Nexstar Media Group released its first Q1 earnings report following its merger with Media General, and on a combined basis, Nexstar had a stellar first three months of 2017.
Net revenue soared 111.3%, to $540.3 million — despite a 83% dip in political revenue.
Gross revenue excluding political climbed 120%, to $575.6 million.
But, due to integration expenses, net income attributable to Nexstar slid to $6.1 million (13 cents per diluted share), from $21.7 million (69 cents).
Using unaudited non-GAAP measures, Broadcast Cash Flow grew to $188.2 million, from $98 million. Adjusted EBITDA rose to $123.8 million, from $82.3 million.
Both local revenue and national revenue were up significantly, with local rising 116%, to $202.4 million, and national climbing 119%, to $77.7 million.
Meanwhile, retransmission fee revenue — the new go-to for big profits for broadcast TV companies — surged 138%, to $231.9 million.
Offsetting this gain were corporate expenses, which surged to $64.4 million, from $15.8 million, and direct operating expenses, which catapulted to $109.9 million, from $52.4 million.
The results were instantly met with approval from investors on Tuesday morning (5/9). At 9:43am Eastern NXST shares were already up 2.6%, to $62.80. Nexstar stock has been on a hot streak since December 2016, and hasn’t closed below $60 after bottoming out at $47.20 a share on Nov. 3, 2016.
Nexstar President/CEO Perry Sook, arguably the leader of the broadcast TV industry who also serves as Chairman of the TVB (the TV industry’s ad sales advocacy group that’s the equivalent to the radio industry’s RAB), explained the jump in expenses.
“The rise in Q1 station direct operating expenses (net of trade expense) and SG&A expense primarily reflects the operation of acquired stations and digital assets, and increases in network affiliation expense,” Sook said.
It’s the first hint that the Big Four network are putting more pressure on affiliates, which are demanding greater retransmission fees than ever before.
Sook noted that Nexstar’s Q1 corporate expense was in line with its overall guidance and its expected transaction costs.
Meanwhile, Nexstar’s actual results for Q1 reflect the impact of $47.7 million of one-time transaction expenses incurred in the quarter.
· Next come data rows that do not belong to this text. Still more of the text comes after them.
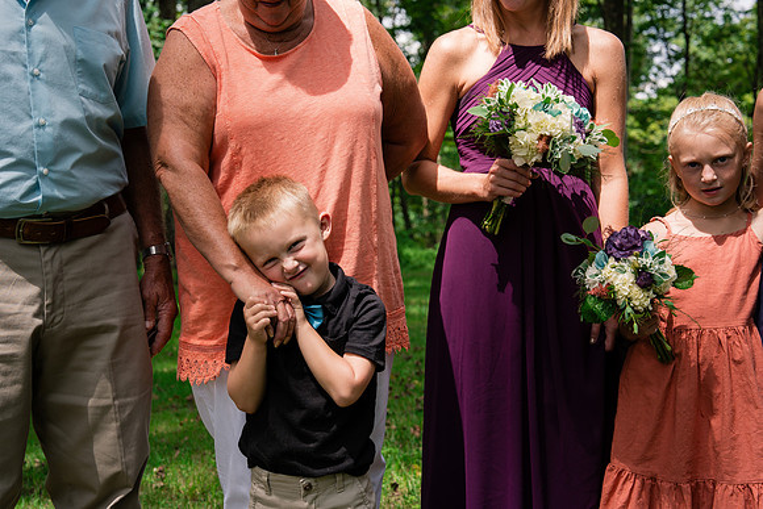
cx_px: 382
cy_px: 254
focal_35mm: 70
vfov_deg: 19.5
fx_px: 1484
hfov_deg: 28.8
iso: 160
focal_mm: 70
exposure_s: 1/160
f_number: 7.1
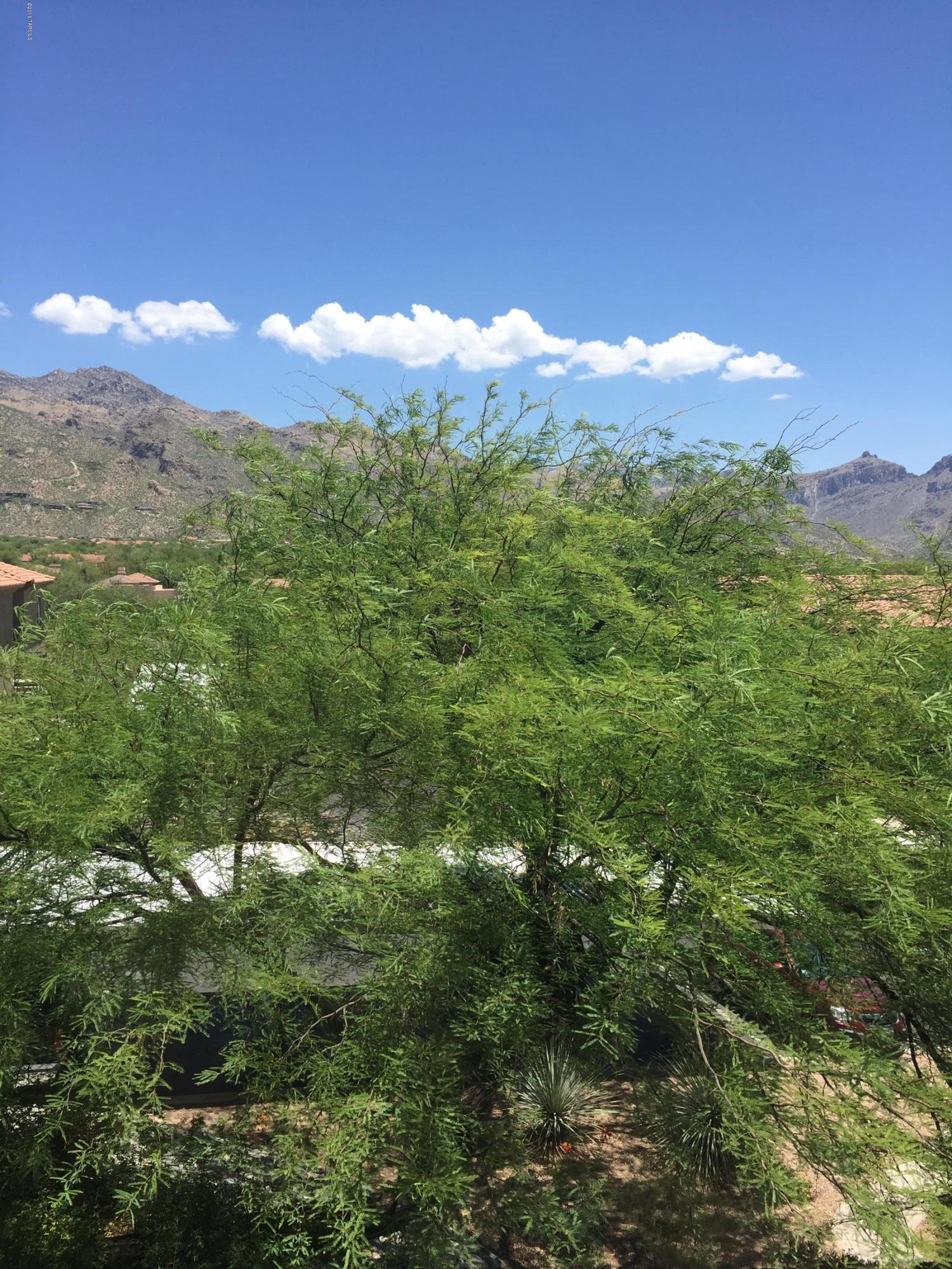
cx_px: 476
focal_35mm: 29
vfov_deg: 61.7
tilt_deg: -3.4
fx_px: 1063
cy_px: 634
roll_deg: -0.2
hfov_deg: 48.2
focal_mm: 4.15
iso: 32
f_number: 2.2
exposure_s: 1/1199
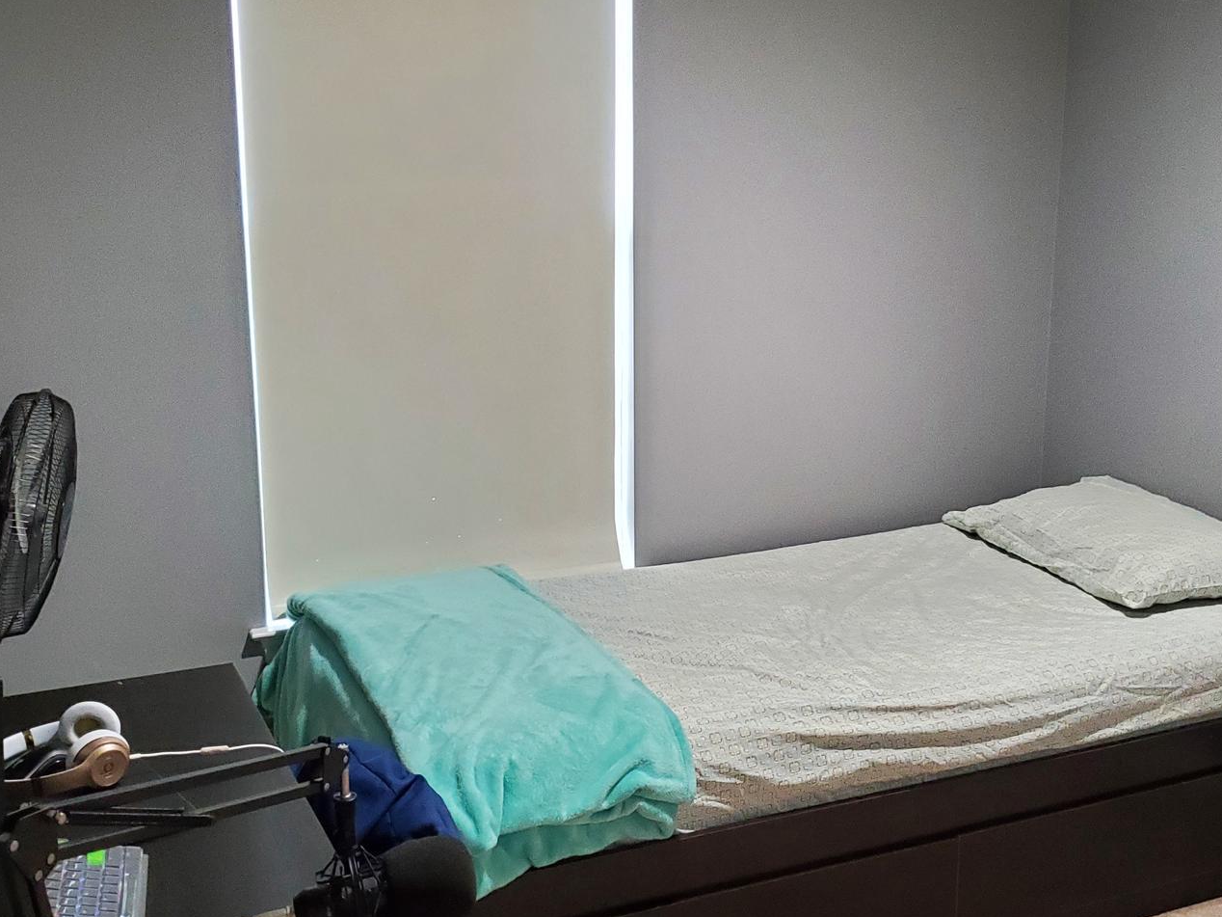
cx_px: 688
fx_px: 1483
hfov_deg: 44.7
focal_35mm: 42
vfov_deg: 34.3
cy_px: 427
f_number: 1.5
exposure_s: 1/39
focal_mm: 4.3
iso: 500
That’s a bit of a ding, if Nexstar were to have one in the quarter. The company disclosed and estimated this one-time expense at $46 million on the company’s Q4 and fiscal 2016 conference call with analysts.
Furthermore, the Q1 results reflect the company’s legacy Nexstar broadcasting and digital operations (less seventy-three days of results from six Nexstar station divestitures) and seventy-three days of results from the Media General stations (net of divestitures).
A year-over-year look at the legacy broadcast and digital performance was not provided by Nexstar.
In prepared comments ahead of his company’s 10am Eastern earnings call with financial analysts, Sook said, “A partial quarter’s contribution from the Media General transaction and the continued strength of Nexstar’s legacy operations led to triple-digit growth in all of our non-political revenue sources and, combined with our expense discipline and focus on managing operations for cash flow, resulted in broadcast cash flow, adjusted EBITDA and free cash flow growth before transaction expenses of 91.9%, 97.6%, and 80.5%, respectively.”
NO INTEGRATION CONCERNS FOR NEXSTAR
While radio industry pure-play Beasley Media Group suffered from a less-than-optimal Q1 as it deals with integration issues in Philadelphia from its merger with Greater Media, Sook says his company’s Media General integration and synergy realization plans are proceeding ahead of schedule.
“To date we have harvested approximately 85% of the $81 million of Year One synergies we previously identified,” he said. “With the operating momentum across our business and our integration initiatives proceeding according to plan, we remain confident in Nexstar’s ability to meet or exceed our targets for average annual free cash flow in the 2017/2018 cycle of approximately $565 million, or approximately $12 per share, per year.”
Overall, Sook said the Media General transaction is meeting his company’s expectations and will result “in excess of 55% growth in Nexstar’s annual average pro forma 2017/2018 free cash flow per share relative to the record performance of our legacy operations in 2016.”
Yet, consolidated debt could be an issue. As of March 31, Nexstar’s debt was $4.5 billion — including senior secured debt of $2.9 billion. Its total net leverage ratio at the end of Q1 2017 was 4.7x.
With $72.9 million on hand, any blockbuster deal that would put Nexstar on par with Sinclair would therefore need to rely on borrowings.